O que fazer.
- A) Responda às perguntas abaixo com base no texto sobre a deposição de Dilma, uma resposta por linha, marcadas como as perguntas.
(i) Em que ano e em que país começou a crise mencionada no texto?
(ii) Em que período de 2013 ocorreram as manifestações no Brasil citadas no texto?
(iii) Qual é a data de publicação do texto?
- B) Liste todas as mudanças preocupantes que o texto sobre a deposição de Dilma aponta no novo ciclo da política brasileira.
- C) Segundo o texto sobre a deposição de Dilma, por que a continuidade nesse novo ciclo é perceptível? Responda em uma a três frases.

Trecho da página.
Opinião

A dimensão internacional por detrás da deposição de Dilma

22/08/2016

O início do século XXI iniciou com sinais promissores em diversos campos, notadamente, os projetos progressistas da América Latina, o renascimento da África e a crescente sinergia dos países emergentes, sobretudo aqueles reunidos no acrônico BRICS. A crise de 2008 iniciada nos EUA tem recrudescido as políticas liberalizantes e reascendido os movimentos de extrema direita. Ondas de desestabilização se alastram pelo Oriente Médio desde a Primavera Árabe, enquanto na América Latina há o retorno das forças conservadoras pelas urnas ou através de Golpes Brancos.

Por Diego Pautasso *    

No Brasil, as manifestações de meados de 2013 iniciaram um revés cujos contornos ainda não estão claros, mas parecem ultrapassar em muito o sentido da deposição da Presidenta Dilma Rousseff. E há alguns elementos de continuidade e mudança nesse ciclo que parece ter se inaugurado. A continuidade é perceptível pela comunhão do novo governo com o interesse de grande parte das elites e com os meios de comunicação. As mudanças são preocupantes e causam apreensões. Primeiro, não há o ‘centrão’ que caracterizou a política brasileira desde a Redemocratização, servindo como ‘amortecedor’ e como moderador, sobretudo das políticas neoliberais dos anos 1990. Segundo, o grupo que está no poder encampou um pensamento mais privatista e conservador do que aquele dos anos 1990 – com mais açodamento e menos polidez. Por fim, grande parte das forças de resistências parecem prostradas e sem projetos, com dificuldades para mobilizar e produzir alternativas à nova agenda.

Dados disponíveis.
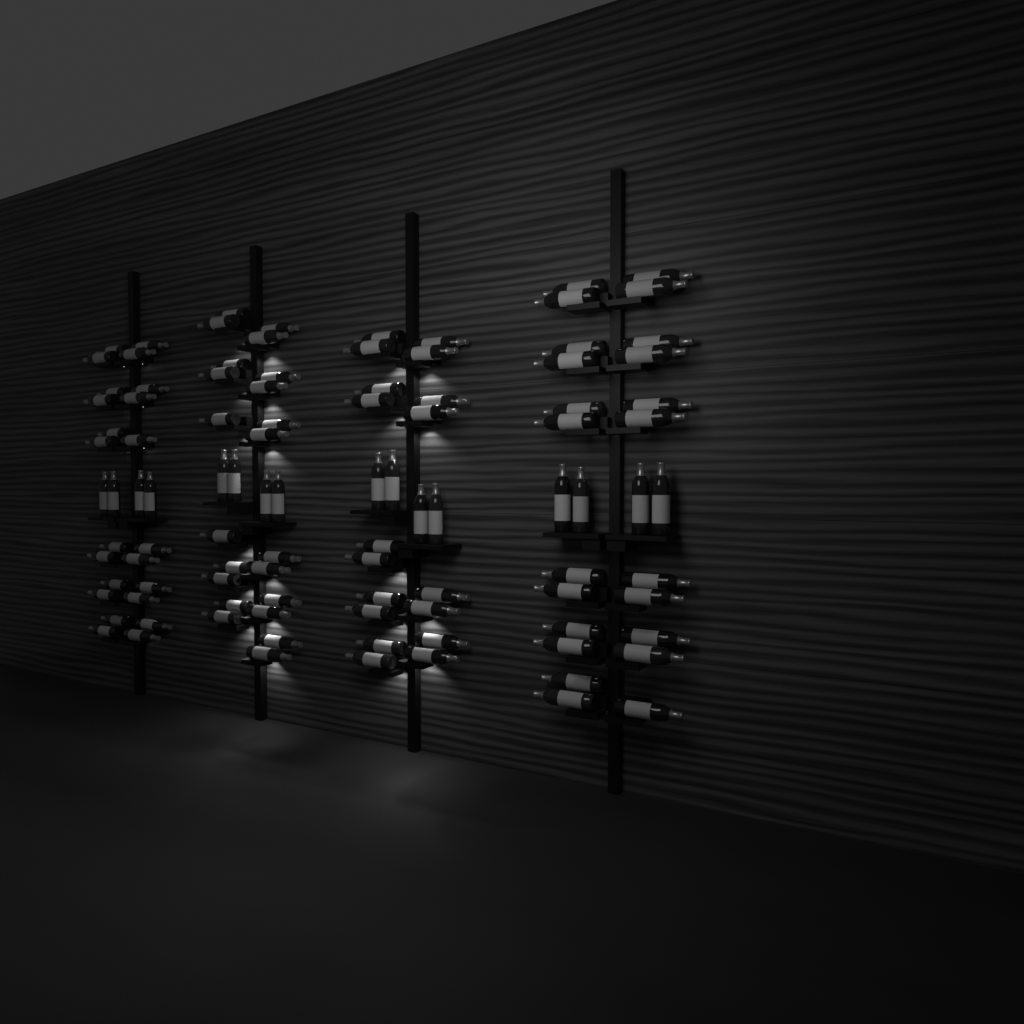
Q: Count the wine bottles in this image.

Respostas por tarefa.
- A)
(i) Em 2008, nos EUA.
(ii) Em meados de 2013.
(iii) 22/08/2016.

- B)
- Não há o 'centrão' que caracterizou a política brasileira desde a Redemocratização, servindo como 'amortecedor' e moderador.
- O grupo no poder encampou um pensamento mais privatista e conservador do que o dos anos 1990, com mais açodamento e menos polidez.
- Grande parte das forças de resistência parece prostrada e sem projetos, com dificuldades para mobilizar e produzir alternativas à nova agenda.

- C) A continuidade é perceptível pela comunhão do novo governo com o interesse de grande parte das elites e com os meios de comunicação.